* [PROBLEM REQUIREMENTS]
Reproduce, exactly, the lines of the material below from the line containing "objects to/from palette" through the line containing "clos paper pdf", with both end lines included and nothing else.

* [RECORDS]
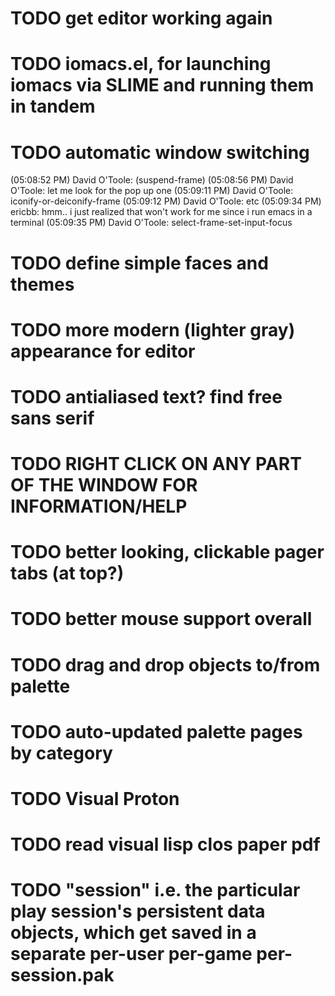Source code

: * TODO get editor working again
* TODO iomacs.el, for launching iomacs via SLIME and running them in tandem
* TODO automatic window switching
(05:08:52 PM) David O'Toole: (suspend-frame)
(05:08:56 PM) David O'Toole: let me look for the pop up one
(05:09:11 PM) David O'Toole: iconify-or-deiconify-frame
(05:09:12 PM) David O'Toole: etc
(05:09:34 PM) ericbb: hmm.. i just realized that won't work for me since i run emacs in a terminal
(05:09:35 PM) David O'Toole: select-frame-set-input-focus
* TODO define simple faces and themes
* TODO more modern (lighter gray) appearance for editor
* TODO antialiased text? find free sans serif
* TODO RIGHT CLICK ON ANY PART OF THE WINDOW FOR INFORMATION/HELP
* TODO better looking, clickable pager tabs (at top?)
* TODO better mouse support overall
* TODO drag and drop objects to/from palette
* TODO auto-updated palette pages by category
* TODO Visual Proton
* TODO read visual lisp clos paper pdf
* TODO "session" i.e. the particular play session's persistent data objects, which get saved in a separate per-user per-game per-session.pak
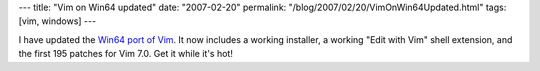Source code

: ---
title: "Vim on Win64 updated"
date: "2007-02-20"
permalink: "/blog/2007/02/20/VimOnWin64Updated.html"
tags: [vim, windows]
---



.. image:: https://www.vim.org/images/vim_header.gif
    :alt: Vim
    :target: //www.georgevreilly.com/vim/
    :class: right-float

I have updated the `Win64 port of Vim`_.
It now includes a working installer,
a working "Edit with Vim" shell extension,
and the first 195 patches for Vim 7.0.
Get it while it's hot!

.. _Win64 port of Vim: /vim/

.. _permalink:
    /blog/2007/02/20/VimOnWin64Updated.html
...
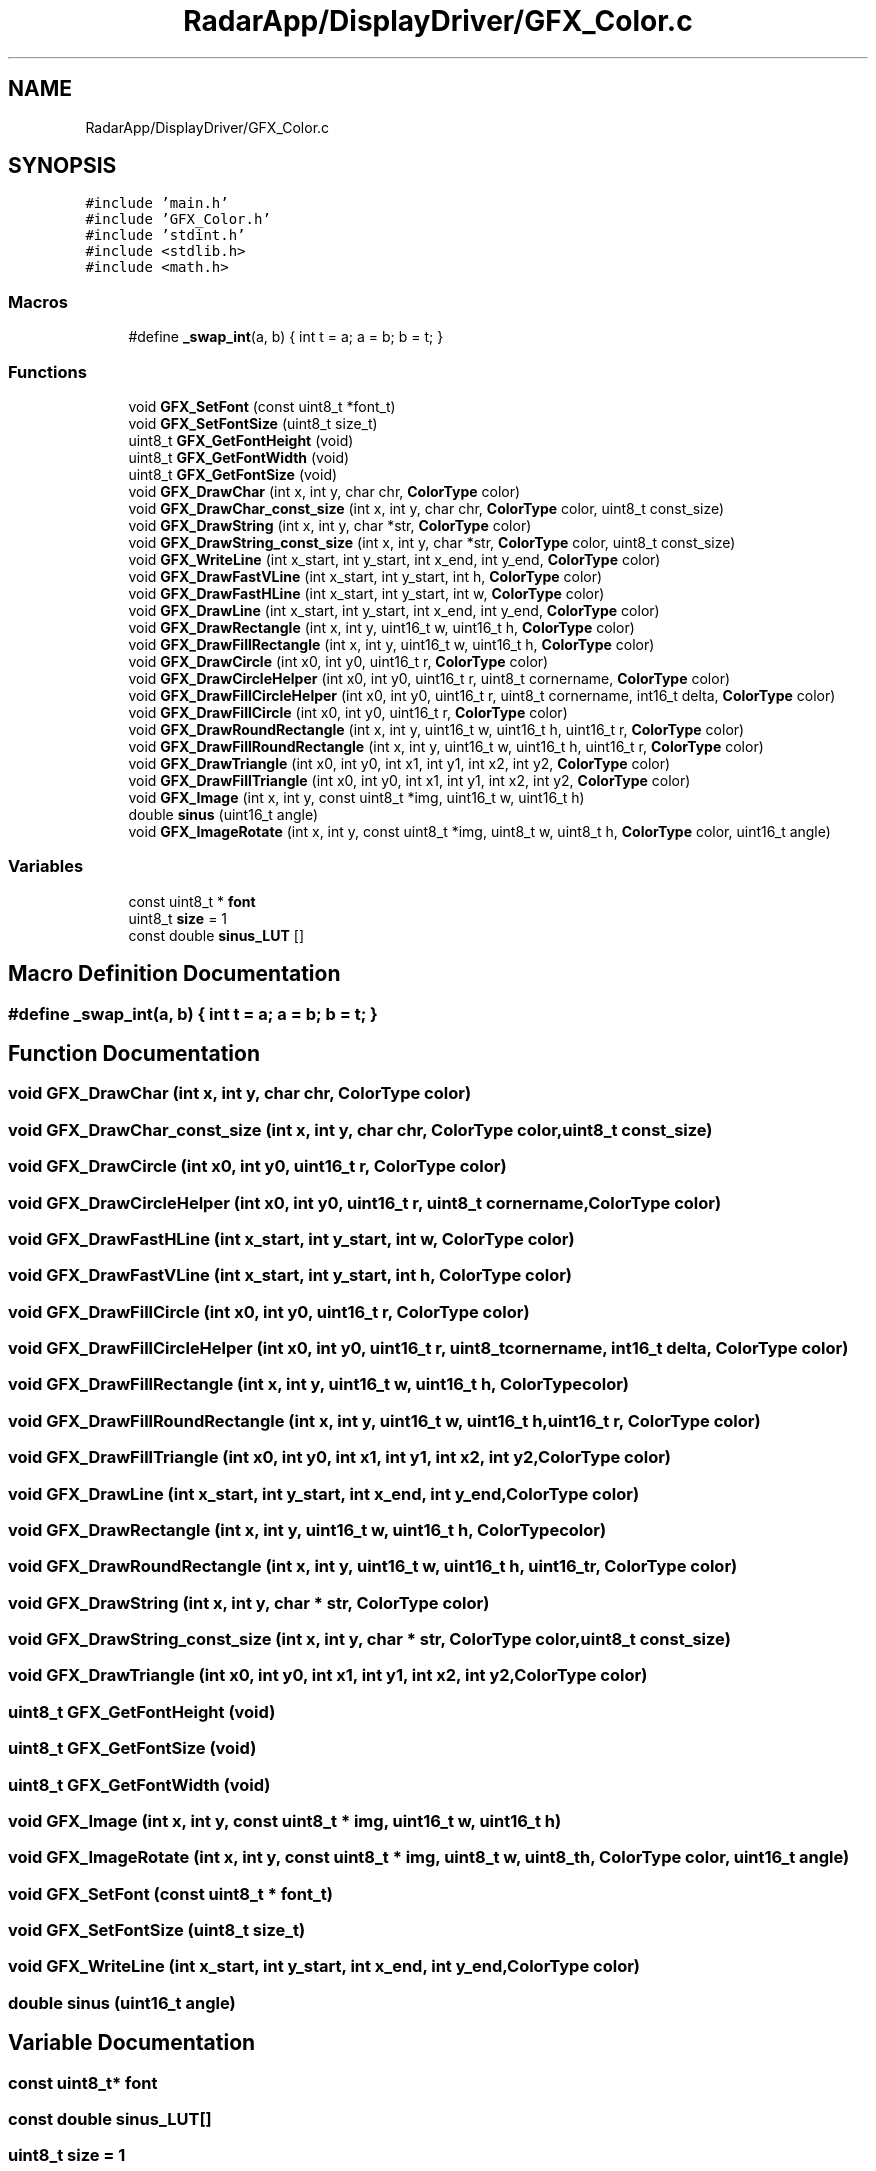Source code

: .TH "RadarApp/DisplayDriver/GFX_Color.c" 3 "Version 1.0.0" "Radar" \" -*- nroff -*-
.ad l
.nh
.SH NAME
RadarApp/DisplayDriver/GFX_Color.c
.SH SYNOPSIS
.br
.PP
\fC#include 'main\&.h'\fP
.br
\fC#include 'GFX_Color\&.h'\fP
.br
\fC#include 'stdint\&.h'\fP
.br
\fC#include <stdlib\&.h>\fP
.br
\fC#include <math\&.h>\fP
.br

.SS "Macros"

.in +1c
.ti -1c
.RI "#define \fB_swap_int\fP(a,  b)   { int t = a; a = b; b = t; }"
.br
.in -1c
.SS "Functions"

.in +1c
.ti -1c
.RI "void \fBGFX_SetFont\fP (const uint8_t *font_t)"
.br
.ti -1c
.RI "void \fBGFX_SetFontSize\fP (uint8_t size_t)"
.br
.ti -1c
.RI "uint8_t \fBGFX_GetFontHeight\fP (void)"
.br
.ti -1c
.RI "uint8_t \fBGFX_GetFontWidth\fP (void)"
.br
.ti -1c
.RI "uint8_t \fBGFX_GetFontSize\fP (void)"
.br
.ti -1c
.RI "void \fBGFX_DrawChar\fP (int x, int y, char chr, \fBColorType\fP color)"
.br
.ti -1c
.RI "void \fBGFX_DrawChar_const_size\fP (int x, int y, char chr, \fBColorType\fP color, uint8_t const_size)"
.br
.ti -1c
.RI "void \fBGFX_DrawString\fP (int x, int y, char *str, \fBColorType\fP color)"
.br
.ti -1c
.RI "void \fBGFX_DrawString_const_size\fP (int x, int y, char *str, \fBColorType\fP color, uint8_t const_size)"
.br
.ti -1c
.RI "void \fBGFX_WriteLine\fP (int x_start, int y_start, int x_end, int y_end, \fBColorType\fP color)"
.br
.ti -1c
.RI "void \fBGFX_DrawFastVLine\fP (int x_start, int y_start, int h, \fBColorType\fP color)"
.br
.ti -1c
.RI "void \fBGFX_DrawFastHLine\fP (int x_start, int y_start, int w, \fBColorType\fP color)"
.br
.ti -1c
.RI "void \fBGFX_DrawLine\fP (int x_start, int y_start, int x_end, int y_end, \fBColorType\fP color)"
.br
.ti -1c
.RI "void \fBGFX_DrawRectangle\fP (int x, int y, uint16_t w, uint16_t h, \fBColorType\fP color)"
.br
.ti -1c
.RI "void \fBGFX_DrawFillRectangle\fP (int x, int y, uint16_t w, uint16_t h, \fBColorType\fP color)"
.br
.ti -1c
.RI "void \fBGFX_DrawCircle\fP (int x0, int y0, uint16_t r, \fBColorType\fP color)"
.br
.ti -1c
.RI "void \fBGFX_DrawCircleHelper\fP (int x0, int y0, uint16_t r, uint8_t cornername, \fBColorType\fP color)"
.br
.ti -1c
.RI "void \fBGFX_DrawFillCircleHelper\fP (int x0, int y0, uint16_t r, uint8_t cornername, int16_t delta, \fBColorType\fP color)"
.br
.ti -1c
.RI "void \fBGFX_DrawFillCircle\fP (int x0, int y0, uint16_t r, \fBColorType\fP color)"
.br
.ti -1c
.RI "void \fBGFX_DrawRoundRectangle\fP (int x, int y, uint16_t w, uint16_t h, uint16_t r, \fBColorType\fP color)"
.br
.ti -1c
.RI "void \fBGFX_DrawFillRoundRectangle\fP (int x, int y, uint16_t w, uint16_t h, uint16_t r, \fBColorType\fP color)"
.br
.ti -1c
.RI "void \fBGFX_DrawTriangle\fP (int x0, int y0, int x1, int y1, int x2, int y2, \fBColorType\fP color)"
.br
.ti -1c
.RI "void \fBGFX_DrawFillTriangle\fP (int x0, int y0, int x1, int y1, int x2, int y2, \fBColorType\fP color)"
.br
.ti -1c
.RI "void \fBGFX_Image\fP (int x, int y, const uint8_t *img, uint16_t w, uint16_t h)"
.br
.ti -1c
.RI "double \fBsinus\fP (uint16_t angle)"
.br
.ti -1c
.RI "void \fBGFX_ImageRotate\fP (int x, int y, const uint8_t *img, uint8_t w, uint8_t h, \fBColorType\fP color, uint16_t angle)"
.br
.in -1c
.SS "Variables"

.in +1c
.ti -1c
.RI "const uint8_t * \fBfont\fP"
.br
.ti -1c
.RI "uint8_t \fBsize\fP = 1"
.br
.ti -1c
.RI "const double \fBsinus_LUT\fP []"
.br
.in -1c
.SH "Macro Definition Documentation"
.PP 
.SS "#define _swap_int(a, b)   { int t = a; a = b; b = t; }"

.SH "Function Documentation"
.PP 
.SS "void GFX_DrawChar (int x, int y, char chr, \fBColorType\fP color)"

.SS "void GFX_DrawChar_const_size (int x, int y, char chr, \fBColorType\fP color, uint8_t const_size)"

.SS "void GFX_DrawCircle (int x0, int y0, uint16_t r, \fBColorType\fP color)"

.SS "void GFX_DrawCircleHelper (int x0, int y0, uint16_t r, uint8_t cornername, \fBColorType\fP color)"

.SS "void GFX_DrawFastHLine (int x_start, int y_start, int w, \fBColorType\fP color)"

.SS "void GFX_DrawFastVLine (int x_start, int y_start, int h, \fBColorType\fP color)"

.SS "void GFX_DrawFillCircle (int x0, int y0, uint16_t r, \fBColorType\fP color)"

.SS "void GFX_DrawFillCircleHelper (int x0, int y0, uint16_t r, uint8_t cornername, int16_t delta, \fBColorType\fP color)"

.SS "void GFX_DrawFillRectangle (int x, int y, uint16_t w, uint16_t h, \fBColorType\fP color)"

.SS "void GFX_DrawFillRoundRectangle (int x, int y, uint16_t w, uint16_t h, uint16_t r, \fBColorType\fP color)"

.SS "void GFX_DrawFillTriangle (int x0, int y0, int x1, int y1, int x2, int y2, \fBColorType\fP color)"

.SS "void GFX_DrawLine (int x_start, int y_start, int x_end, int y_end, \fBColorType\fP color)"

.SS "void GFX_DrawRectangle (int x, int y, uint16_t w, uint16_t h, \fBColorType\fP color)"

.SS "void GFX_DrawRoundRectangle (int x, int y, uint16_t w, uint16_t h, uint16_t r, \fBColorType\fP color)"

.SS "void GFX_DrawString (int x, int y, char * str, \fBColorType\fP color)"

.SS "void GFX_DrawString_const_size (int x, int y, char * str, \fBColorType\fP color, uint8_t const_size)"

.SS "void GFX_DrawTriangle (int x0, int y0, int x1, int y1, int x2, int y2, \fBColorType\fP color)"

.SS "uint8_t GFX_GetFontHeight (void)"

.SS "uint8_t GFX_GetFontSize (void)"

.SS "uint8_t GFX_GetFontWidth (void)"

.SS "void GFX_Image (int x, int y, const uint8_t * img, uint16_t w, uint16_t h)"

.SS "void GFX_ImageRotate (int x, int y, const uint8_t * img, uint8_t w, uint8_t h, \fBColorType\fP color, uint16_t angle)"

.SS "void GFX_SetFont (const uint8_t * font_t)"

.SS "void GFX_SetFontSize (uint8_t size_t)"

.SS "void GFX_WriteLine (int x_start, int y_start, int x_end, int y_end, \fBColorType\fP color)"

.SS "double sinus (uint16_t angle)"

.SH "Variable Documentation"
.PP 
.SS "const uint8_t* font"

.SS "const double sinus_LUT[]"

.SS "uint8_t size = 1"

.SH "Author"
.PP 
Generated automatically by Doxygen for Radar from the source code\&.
...
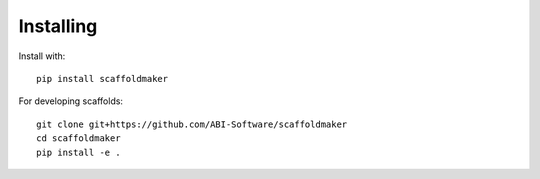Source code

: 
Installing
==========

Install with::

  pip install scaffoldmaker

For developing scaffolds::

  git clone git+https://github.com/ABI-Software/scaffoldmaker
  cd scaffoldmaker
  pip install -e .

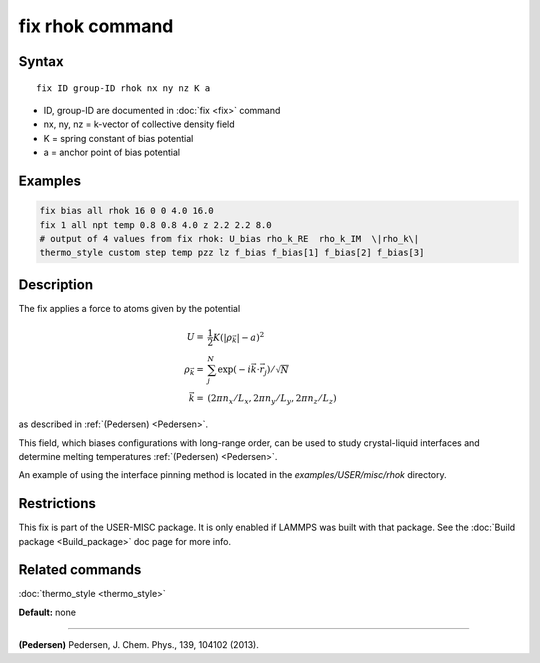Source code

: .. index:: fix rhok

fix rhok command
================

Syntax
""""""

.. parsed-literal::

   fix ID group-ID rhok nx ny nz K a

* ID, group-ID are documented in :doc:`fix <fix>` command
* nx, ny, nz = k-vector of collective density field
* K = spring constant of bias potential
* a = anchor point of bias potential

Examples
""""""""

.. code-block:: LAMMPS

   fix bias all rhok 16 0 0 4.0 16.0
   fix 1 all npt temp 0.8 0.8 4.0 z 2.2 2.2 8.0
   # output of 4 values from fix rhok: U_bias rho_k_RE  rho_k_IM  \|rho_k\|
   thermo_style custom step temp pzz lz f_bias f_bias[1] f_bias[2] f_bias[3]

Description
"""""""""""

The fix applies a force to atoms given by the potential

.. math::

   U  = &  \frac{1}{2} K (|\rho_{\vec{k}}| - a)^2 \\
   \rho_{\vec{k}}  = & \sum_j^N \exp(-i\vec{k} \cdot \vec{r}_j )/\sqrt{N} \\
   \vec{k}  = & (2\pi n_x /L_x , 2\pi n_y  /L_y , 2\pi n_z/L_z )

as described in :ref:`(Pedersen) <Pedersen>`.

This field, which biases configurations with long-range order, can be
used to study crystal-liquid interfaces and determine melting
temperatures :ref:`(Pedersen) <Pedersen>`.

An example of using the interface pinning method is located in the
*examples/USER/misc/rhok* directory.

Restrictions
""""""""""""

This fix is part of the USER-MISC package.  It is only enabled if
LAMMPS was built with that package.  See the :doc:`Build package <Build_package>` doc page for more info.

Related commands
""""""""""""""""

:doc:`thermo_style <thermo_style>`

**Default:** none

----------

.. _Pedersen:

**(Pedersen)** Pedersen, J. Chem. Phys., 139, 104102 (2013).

* [ANSWER BOX]
* TODO drag and drop objects to/from palette
* TODO auto-updated palette pages by category
* TODO Visual Proton
* TODO read visual lisp clos paper pdf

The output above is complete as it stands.